Students in the lecture mode class used all of the resources. Whereas only selected videotapes are shown each quarter, they are also used in lectures as a better means of bringing exhibits to the classroom and of using animation and other techniques. Because the instructor makes a practice of preparing lecture notes and laboratory exercises for other courses not at present taught in the IS mode, it is difficult to assign a cost specific to IS instruction in this case.

Cost associated with delivery of the course. It is not clear what costs can be specifically ascribed to the IS class. To obtain more precise information, in a second IS section during Spring 1996 only the instructor and one reader responded to e-mail, holding office hours, and having one assistant available during one three hour lab section per week. The second author of this report taught a concurrent lecture section of ECS 15 in Spring 1996, with slightly different course content. The IS students did take advantage of office hours with their instructor and assistant, as well as the scheduled lab time. In addition to student contact, the same amount of time is necessary to grade the assignments, exams, and term papers of IS students.

Conclusions and Recommendations

Based on student comments from Fall 1995 IS section, we scheduled laboratories during Spring 1996 each week (three hours) with one assistant attending to answer questions. This was greatly appreciated by the students; they could get immediate help from the lab assistants, resulting in greatly reduced time spent by students.

As discussed in some detail by Laurillard (1993), the use of technology in instruction requires training and careful attention to the course objectives during design and construction of these resources. Electronic resources and other instructional support seem to have been adequate for this course. Videotapes, although acceptable replacements for some lectures in lecture mode, do not fit the IS learning mode. We need to revise the content, convert to a non-linear, hypertext form of presentation of short clips of those sequences (animation, live action) where motion is important, and convert other material to fixed images with audio or written narration.

Undoubtedly the greatest disappointment to the instructor, TAs, and students, was the fact that RTA did not get to operational status in time for it to be used in this class. It is clear that the interactive dialog mode would have received significant use had it been available in a form convenient to students.

One conclusion that seems inescapable: resources for courses of this type will require constant updating and revision. This is not different from the needs of conventional courses, but it may require a little more planning ahead.

These results strongly support the idea that IS courses can succeed, given the right motivation, instructional materials, and support.

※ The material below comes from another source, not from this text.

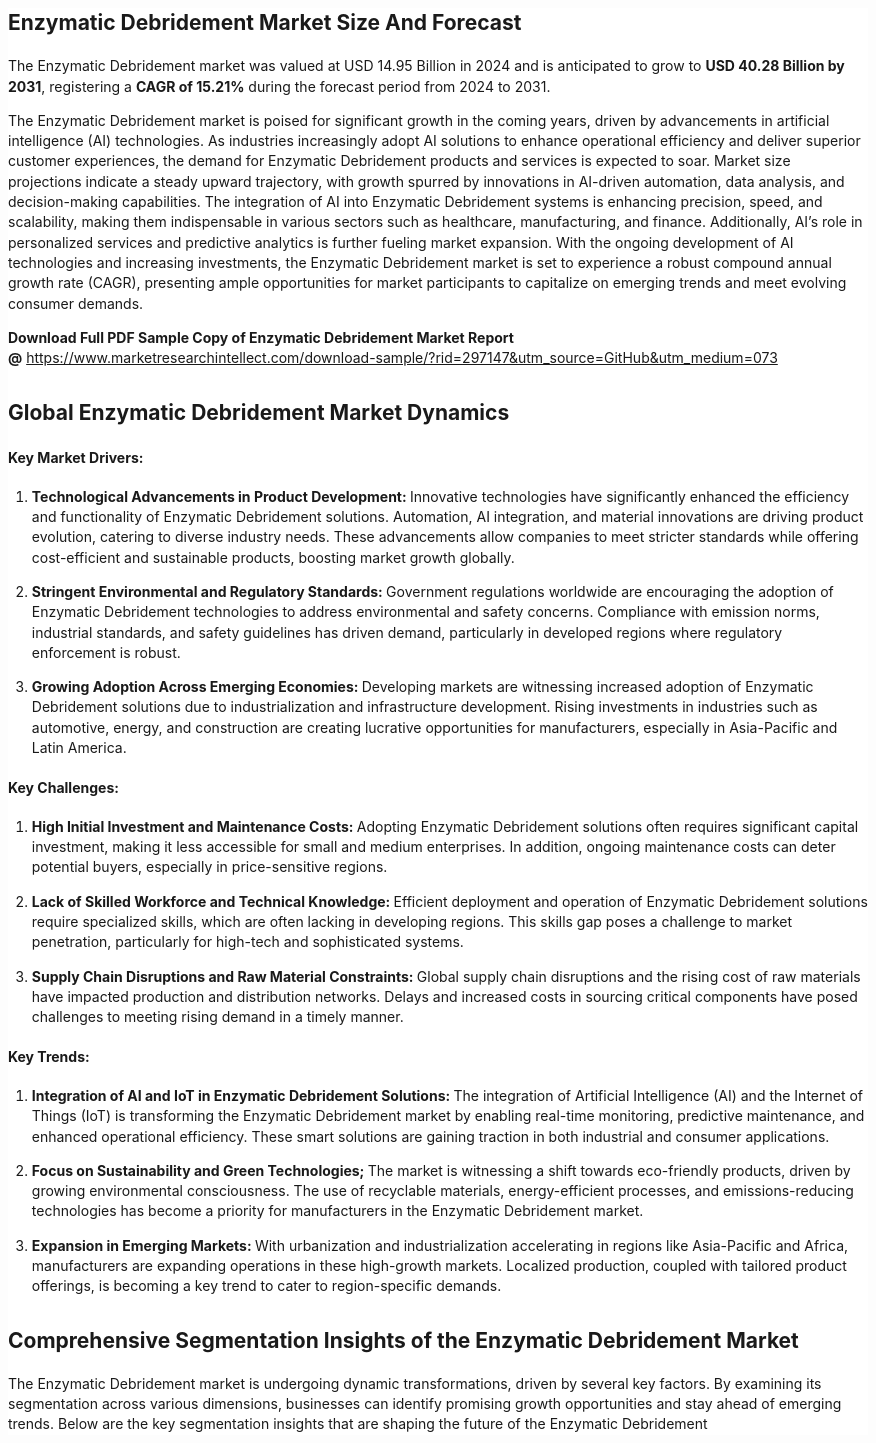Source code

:<h2>Enzymatic Debridement Market Size And Forecast</h2><p>The Enzymatic Debridement market was valued at USD 14.95 Billion in 2024 and is anticipated to grow to <strong>USD 40.28 Billion by 2031</strong>, registering a <strong>CAGR of 15.21%</strong> during the forecast period from 2024 to 2031.</p><p>The Enzymatic Debridement market is poised for significant growth in the coming years, driven by advancements in artificial intelligence (AI) technologies. As industries increasingly adopt AI solutions to enhance operational efficiency and deliver superior customer experiences, the demand for Enzymatic Debridement products and services is expected to soar. Market size projections indicate a steady upward trajectory, with growth spurred by innovations in AI-driven automation, data analysis, and decision-making capabilities. The integration of AI into Enzymatic Debridement systems is enhancing precision, speed, and scalability, making them indispensable in various sectors such as healthcare, manufacturing, and finance. Additionally, AI’s role in personalized services and predictive analytics is further fueling market expansion. With the ongoing development of AI technologies and increasing investments, the Enzymatic Debridement market is set to experience a robust compound annual growth rate (CAGR), presenting ample opportunities for market participants to capitalize on emerging trends and meet evolving consumer demands.</p><p><strong>Download Full PDF Sample Copy of Enzymatic Debridement Market Report @</strong>&nbsp;<a href="https://www.marketresearchintellect.com/download-sample/?rid=297147&amp;utm_source=GitHub&amp;utm_medium=073">https://www.marketresearchintellect.com/download-sample/?rid=297147&amp;utm_source=GitHub&amp;utm_medium=073</a></p><h2>Global Enzymatic Debridement Market Dynamics</h2><h4><strong>Key Market Drivers:</strong></h4><ol><li><p><strong>Technological Advancements in Product Development:&nbsp;</strong>Innovative technologies have significantly enhanced the efficiency and functionality of Enzymatic Debridement solutions. Automation, AI integration, and material innovations are driving product evolution, catering to diverse industry needs. These advancements allow companies to meet stricter standards while offering cost-efficient and sustainable products, boosting market growth globally.</p></li><li><p><strong>Stringent Environmental and Regulatory Standards:&nbsp;</strong>Government regulations worldwide are encouraging the adoption of Enzymatic Debridement technologies to address environmental and safety concerns. Compliance with emission norms, industrial standards, and safety guidelines has driven demand, particularly in developed regions where regulatory enforcement is robust.</p></li><li><p><strong>Growing Adoption Across Emerging Economies:&nbsp;</strong>Developing markets are witnessing increased adoption of Enzymatic Debridement solutions due to industrialization and infrastructure development. Rising investments in industries such as automotive, energy, and construction are creating lucrative opportunities for manufacturers, especially in Asia-Pacific and Latin America.</p></li></ol><h4><strong>Key Challenges:</strong></h4><ol><li><p><strong>High Initial Investment and Maintenance Costs:&nbsp;</strong>Adopting Enzymatic Debridement solutions often requires significant capital investment, making it less accessible for small and medium enterprises. In addition, ongoing maintenance costs can deter potential buyers, especially in price-sensitive regions.</p></li><li><p><strong>Lack of Skilled Workforce and Technical Knowledge:&nbsp;</strong>Efficient deployment and operation of Enzymatic Debridement solutions require specialized skills, which are often lacking in developing regions. This skills gap poses a challenge to market penetration, particularly for high-tech and sophisticated systems.</p></li><li><p><strong>Supply Chain Disruptions and Raw Material Constraints:&nbsp;</strong>Global supply chain disruptions and the rising cost of raw materials have impacted production and distribution networks. Delays and increased costs in sourcing critical components have posed challenges to meeting rising demand in a timely manner.</p></li></ol><h4><strong>Key Trends:</strong></h4><ol><li><p><strong>Integration of AI and IoT in Enzymatic Debridement Solutions:&nbsp;</strong>The integration of Artificial Intelligence (AI) and the Internet of Things (IoT) is transforming the Enzymatic Debridement market by enabling real-time monitoring, predictive maintenance, and enhanced operational efficiency. These smart solutions are gaining traction in both industrial and consumer applications.</p></li><li><p><strong>Focus on Sustainability and Green Technologies;&nbsp;</strong>The market is witnessing a shift towards eco-friendly products, driven by growing environmental consciousness. The use of recyclable materials, energy-efficient processes, and emissions-reducing technologies has become a priority for manufacturers in the Enzymatic Debridement market.</p></li><li><p><strong>Expansion in Emerging Markets:&nbsp;</strong>With urbanization and industrialization accelerating in regions like Asia-Pacific and Africa, manufacturers are expanding operations in these high-growth markets. Localized production, coupled with tailored product offerings, is becoming a key trend to cater to region-specific demands.</p></li></ol><div class="article-main__content" data-test-id="publishing-text-block"><h2>Comprehensive Segmentation Insights of the Enzymatic Debridement Market</h2><p>The Enzymatic Debridement market is undergoing dynamic transformations, driven by several key factors. By examining its segmentation across various dimensions, businesses can identify promising growth opportunities and stay ahead of emerging trends. Below are the key segmentation insights that are shaping the future of the Enzymatic Debridement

Although students taking each IS course were on campus during some portion of each week, the results could be extrapolated to distance learning, where student-instructor interaction would have to be via electronic means. The RTA concept would be a major benefit for that type of independent instruction, also.

Additional investigations should produce more information about alternative forms of instruction, including Distance Learning. Although many questions remain unanswered at this time, we hope that this study will provide a stimulus for future work of a similar nature.


Fonseca, S. P. & Reed N. E. (1996, August). Integration of an expert teaching assistant with distance learning software. Proceedings of the Thirteenth National Conference on Artificial Intelligence 2, 1388.

Laurillard, D. (1993). Rethinking university teaching: A framework for the effective use of educational technology. London: Routledge Press.

Walters, R.F. (1994). An introductory course on M worth exporting. M Computing 2(1), 13-19.